2. Knowing that the funniest thing in the world is the smell of baby excrement and all attendant gags, you will have your hero:
a. Change a diaper with the same level of disgust one would exhibit at opening up an oven at Auschwitz.
b. Have our hero immersed in a sewer.
c. Have him recover a soiled diaper from a ball pit.
d. Do not be ridiculous, no SEAL would act like a 9-year-old girl confronted with a baby’s diaper, he would change it.
e. A, B, and C.
3. You already have a bunch of kids, and they need a pet, You give them:
a. A huge slobbering dog.
b. A disinterested lasagna-eating CGI cat.
c. A duck that will bite villains in their private parts.
d. Goldfish that can be comically flushed when the toddler reveals, “My fish swim upside down.”
4. The kids take an instant dislike to him, but he will win them over through:
a. Threats and intimidation
b. Allow the bad guys to waste them and continue searching for the secret program; pass off loss of kids as regrettable collateral damage.
c. Win them over by learning what secretly troubles them and interrupt important search for missing program while teaching driving, directing community theatre version of The Sound of Music, teaching them how to beat up bullies, stomping the sadistic vice principal in front of entire school, and learning a silly song which once hot action star will perform for unbelieving audience.
d. None of the above, all of the above, who cares.
5. You need a hackneyed way to end the movie, do you?

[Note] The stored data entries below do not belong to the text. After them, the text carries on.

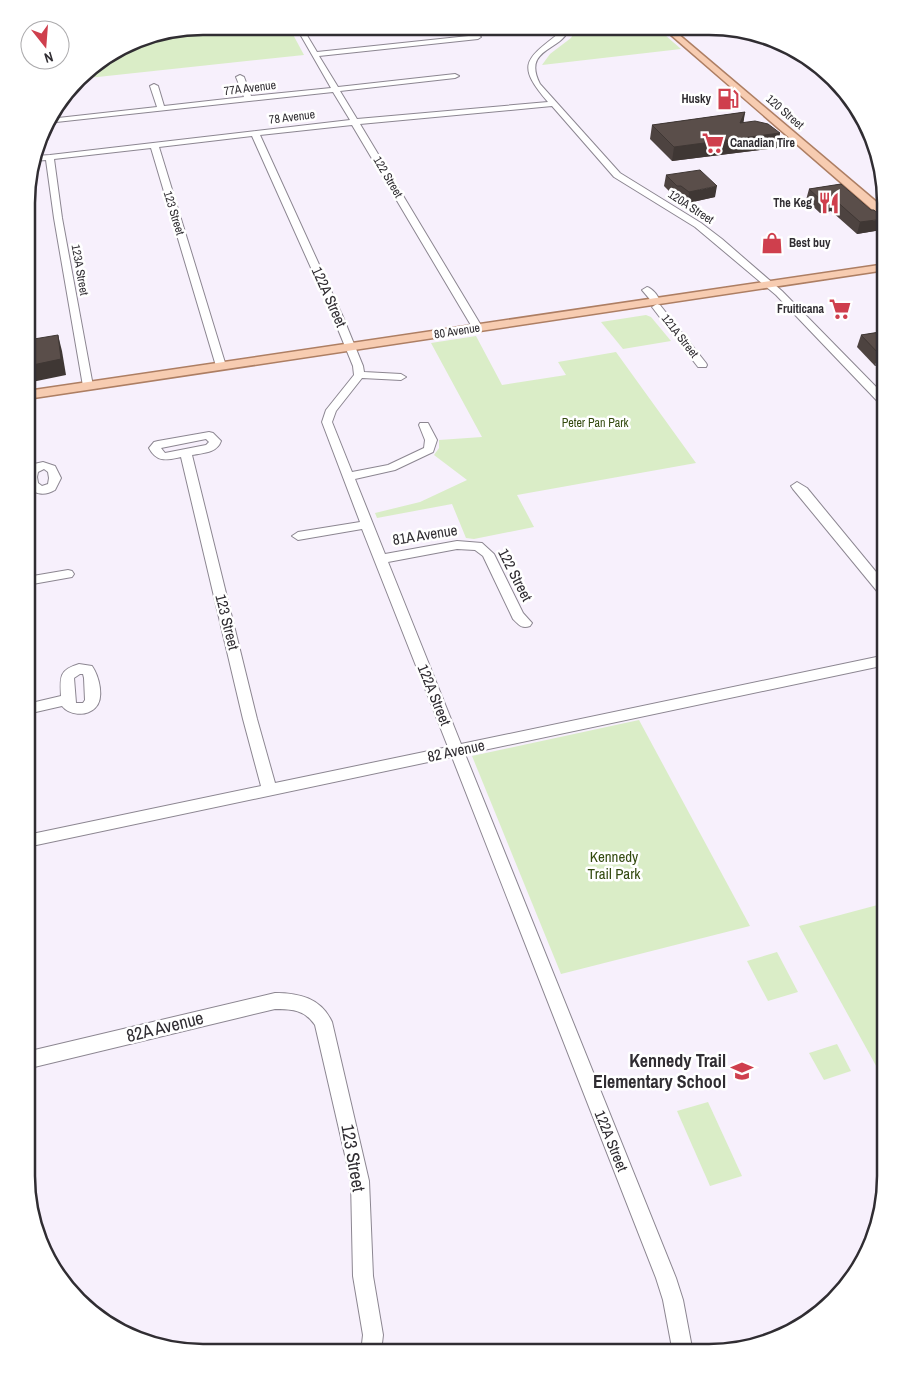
<svg xmlns="http://www.w3.org/2000/svg" width="912" height="1379" font-family="'Archivo Narrow',sans-serif">
<rect width="100%" height="100%" fill="#f7f0fc"/>
<g fill="#daedc7">
<polygon points="222,26 289,27 304,55 79,79 87,70 138,41 169,37 167,32"/>
<polygon points="577,27 657,28 681,49 542,65 550,54 571,38"/>
<polygon points="646,315 651,317 671,341 623,349 601,322"/>
<polygon points="476,336 502,385 566,375 558,362 616,352 696,463 517,495 534,527 474,539 466,538 452,504 377,518 375,513 420,502 467,480 434,455 439,448 439,440 482,437 431,343"/>
<polygon points="639,720 750,926 561,974 472,756"/>
<polygon points="885,903 885,1082 799,926"/>
<polygon points="777,952 798,992 768,1001 747,961"/>
<polygon points="837,1044 851,1071 824,1080 809,1053"/>
<polygon points="708,1102 742,1176 710,1186 677,1111"/>
</g>
<g fill="none" stroke-linecap="round" stroke-linejoin="round">
<g stroke="#8c8691" stroke-width="2">
<g id="minor">
<path d="M296,27H302L317,52L478,35L481,37L478,39L319,56L338,87L455,74L459,76L455,78L340,91L357,119L548,102C515,64 526,59 562,31L563,27H569C565,51 521,47 540,84L620,173L701,223L722,239L782,291L886,397V407L882,406L776,295L695,227L614,177L552,106L360,124L482,327L477,330L472,327L352,125L260,135L343,317L363,366L364,372L401,374L406,377L401,380L362,378L336,411L332,422L352,472L388,465L424,448L425,440L419,425L420,423H428L437,440L433,452L395,470L355,479L385,554L457,541L482,543L494,554L523,613L532,623L530,626C522,629 519,625 513,619L483,556L475,550L457,549L388,562L461,744L886,655V665L465,754L676,1278L683,1300L693,1353H673L663,1300L656,1278L452,757L27,847V835L261,786L243,719L181,457C167,460 157,463 149,448L154,442L158,441L209,432L213,433L221,441C217,453 203,453 192,455L257,719L275,783L448,747L362,529L298,540L292,536L298,532L360,522L322,422L326,410L354,375L353,366L333,317L252,136L159,147L226,366L221,369L216,366L151,148L54,159L62,218L93,386L88,389L83,386L54,218L46,160L34,161L36,156L50,155L350,120L333,92L47,123L49,119L157,107L150,86L154,84L158,86L164,106L244,97L236,77L240,75L244,77L251,96L331,88ZM206,439L209,442L206,445L165,453L161,448Z"/>
<polygon points="804,58 816,63 824,73 819,73 804,61"/>
<path d="M647,287C652,288 661,298 659,303H653L642,290Z"/>
<polygon points="657,304 660,305 706,363 707,365 706,367 698,367 652,307"/>
<path d="M43,462L55,466L61,478L55,490C45,496 34,495 27,485L29,469L34,464ZM44,469L48,472L49,478L48,484L42,486L38,483L37,477L38,472Z"/>
<polygon points="797,482 807,488 886,584 886,597 881,596 793,489 791,486"/>
<polygon points="68,570 72,571 74,574 72,577 27,585 27,577"/>
<path d="M79,664L92,666C99,676 105,699 95,708C86,717 69,715 62,706L27,714V704L61,696C60,677 59,670 79,664ZM80,674H83L84,678L85,700L83,703H76L74,678Z"/>
<path d="M275,993C299,993 321,998 332,1022L369,1181L373,1276L383,1335L381,1352H361L363,1335L353,1276L351,1181L315,1025C305,1010 292,1009 275,1009L26,1069V1052Z"/>
</g>
</g>
<g stroke="#ad7e63" stroke-width="3">
<g id="major">
<polygon points="663,28 671,28 886,210 886,219 882,218"/>
<polygon points="886,264 886,270 27,399 27,391"/>
</g>
</g>
<use href="#minor" fill="#fff" fill-rule="evenodd"/>
<use href="#major" fill="#f7ccb1" fill-rule="evenodd"/>
</g>
<g fill="#4d4340">
<polygon points="745,112 743,122 780,133 777,148 672,161 650,139 652,125"/>
<polygon points="666,175 715,197 688,203 679,197 675,197 664,186"/>
<polygon points="841,184 881,230 857,234 831,211 820,213 806,200 809,189"/>
<polygon points="886,331 875,366 857,347 861,335"/>
<polygon points="886,546 886,565 881,559"/>
</g>
<g fill="#3f3734">
<polygon points="745,112 743,126 740,123"/>
<polygon points="780,133 777,148 672,161 674,147"/>
<polygon points="717,186 715,197 688,203 689,192"/>
<polygon points="834,199 831,211 820,213 822,201"/>
<polygon points="884,219 881,230 857,234 860,222"/>
<polygon points="58,335 62,351 66,375 27,383 28,366"/>
<polygon points="886,352 886,364 875,366 879,354"/>
</g>
<g fill="#5a4e4a" stroke="#3f3734">
<polygon points="745,112 740,123 755,121 768,124 780,133 674,147 652,125"/>
<polygon points="700,170 717,186 689,192 681,186 677,186 666,175"/>
<polygon points="841,184 871,210 874,210 884,219 860,222 834,199 822,201 809,189"/>
<polygon points="886,331 886,352 879,354 861,335"/>
<polygon points="58,335 61,359 28,366 28,340"/>
</g>
<defs>
<g id="fuel-bare" transform="scale(1.725)"><path d="M-5.5-6h7V0h2V4h1.3V-2.5L3-4.5l.8-.8L6-3V5H2.5V1h-1V6h-7ZM-4.2-4.7v3.2H.2V-4.7Z" fill="#cf3f4d" stroke="#fff" stroke-width="2.5" paint-order="stroke"/></g>
<g id="supermarket-bare" transform="scale(1.725)"><path d="M-6-5.5h2.5l.6 2H6L4.5 2H-2.5L-4.4-4H-6ZM-1.5 3.2a1.3 1.3 0 1 0 .1 0ZM3 3.2a1.3 1.3 0 1 0 .1 0Z" fill="#cf3f4d" stroke="#fff" stroke-width="2.5" paint-order="stroke"/></g>
<g id="restaurant-bare" transform="scale(1.725)"><path d="M-5-6h1v4h1v-4h1v4h1v-4h1v5L-1.5 .5V6h-2V.5L-5-1ZM5-6V6H3V1.5H1.5Q1.5-4 5-6Z" fill="#cf3f4d" stroke="#fff" stroke-width="2.5" paint-order="stroke"/></g>
<g id="shop-bare" transform="scale(1.725)"><path d="M-5-2.5h2.3a2.7 3.5 0 0 1 5.4 0H5L5.5 6h-11ZM-1.5-2.5h3a1.5 2.3 0 0 0-3 0Z" fill="#cf3f4d" stroke="#fff" stroke-width="2.5" paint-order="stroke"/></g>
<g id="school-bare" transform="scale(1.725)"><path d="M0-5L7-2L0 1L-7-2ZM-4 1L0 2.5L4 1V4Q0 6-4 4Z" fill="#cf3f4d" stroke="#fff" stroke-width="2.5" paint-order="stroke"/></g>
</defs>
<g fill-rule="evenodd">
<use href="#fuel-bare" x="728" y="99"/>
<use href="#supermarket-bare" x="713" y="143"/>
<use href="#restaurant-bare" x="829" y="203"/>
<use href="#shop-bare" x="772" y="243"/>
<use href="#supermarket-bare" x="840" y="309"/>
<use href="#school-bare" x="742" y="1071"/>
</g>
<g text-anchor="middle" stroke-width="5" stroke-linejoin="round" paint-order="stroke">
<g font-size="12" fill="#302d32" stroke="#fff">
<text transform="translate(250 88) rotate(-7)" y="4">77A Avenue</text>
<text transform="translate(785 112) rotate(41)" y="4">120 Street</text>
<text transform="translate(292 117) rotate(-7)" y="4">78 Avenue</text>
<text transform="translate(388 177) rotate(59)" y="4">122 Street</text>
<text transform="translate(691 207) rotate(33)" y="4">120A Street</text>
<text transform="translate(174 213) rotate(73)" y="4">123 Street</text>
<text transform="translate(80 270) rotate(80)" y="4">123A Street</text>
<text transform="translate(457 331) rotate(-9)" y="4">80 Avenue</text>
<text transform="translate(680 336) rotate(52)" y="4">121A Street</text>
</g>
<g font-size="12" font-weight="bold" fill="#302d32" stroke="#fff" text-anchor="end">
<text x="711" y="103">Husky</text>
<text x="730" y="147" text-anchor="start">Canadian Tire</text>
<text x="812" y="207">The Keg</text>
<text x="789" y="247" text-anchor="start">Best buy</text>
<text x="824" y="313">Fruiticana</text>
</g>
<g font-size="12" fill="#334a0f" stroke="#fff">
<text x="595" y="427">Peter Pan Park</text>
</g>
<g font-size="15" fill="#302d32" stroke="#fff">
<text transform="translate(329 297) rotate(66)" y="5">122A Street</text>
<text transform="translate(425 535) rotate(-9)" y="5">81A Avenue</text>
<text transform="translate(515 575) rotate(63)" y="5">122 Street</text>
<text transform="translate(227 622) rotate(76)" y="5">123 Street</text>
<text transform="translate(434 695) rotate(68)" y="5">122A Street</text>
<text transform="translate(456 751) rotate(-12)" y="5">82 Avenue</text>
<text transform="translate(611 1141) rotate(68)" y="5">122A Street</text>
</g>
<g font-size="15" fill="#334a0f" stroke="#fff">
<text x="614" y="862">Kennedy<tspan x="614" dy="17">Trail Park</tspan></text>
</g>
<g font-size="18" fill="#302d32" stroke="#fff">
<text transform="translate(165 1027) rotate(-14)" y="6">82A Avenue</text>
<text transform="translate(353 1158) rotate(80)" y="6">123 Street</text>
</g>
<g font-size="18" font-weight="bold" fill="#302d32" stroke="#fff" text-anchor="end">
<text x="726" y="1067">Kennedy Trail<tspan x="726" dy="21">Elementary School</tspan></text>
</g>
</g>
<path d="M0 0H912V1379H0ZM203 35H709A168 168 0 0 1 877 203V1176A168 168 0 0 1 709 1344H203A168 168 0 0 1 35 1176V203A168 168 0 0 1 203 35Z" fill="#fff" fill-rule="evenodd"/>
<path fill="none" stroke="#302d32" stroke-width="2.5" d="M203 35H709A168 168 0 0 1 877 203V1176A168 168 0 0 1 709 1344H203A168 168 0 0 1 35 1176V203A168 168 0 0 1 203 35Z"/>
<g transform="translate(45 45) rotate(163)"><circle r="24" fill="#ffffff" stroke="#acabad"/>
<path d="M0-4L9 19L0 12L-9 19Z" fill="#cf3f4d"/>
<text y="-8" font-size="14" font-weight="bold" text-anchor="middle" fill="#302d32">N</text>
</g>
</svg>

a. Bring in a very famous actor for a cameo appearance playing a character mentioned but never seen
b. Reveal that one of the minor characters has actually been working for the enemy and will betray you just at the moment of triumph
c. Nail the pretty widow, burn the house to the ground, and blame it on the commies.
d. Two words: car chase.
e. Apologize to the audience and stop the projector.

Answer these question and email them to Disney Corp. and you have a shot at becoming a screenwriter at the studio lovingly known as Mouschwitz (pity they are not that clever with their writing). Although you would not know it from his recent work, Vin Diesel is better than this (heck, Jean-Claude Van Damme is better than this), but no one will ever know if he keeps hitching a dwindling star to stuff like this.
Since Vin’s career seems to be moving at a more rapid pace, one guesses it will not be long before the cameos in dumb-ass Jackie Chan movies are followed by a desperation career change. If I do not see you, hasta la vista, baby.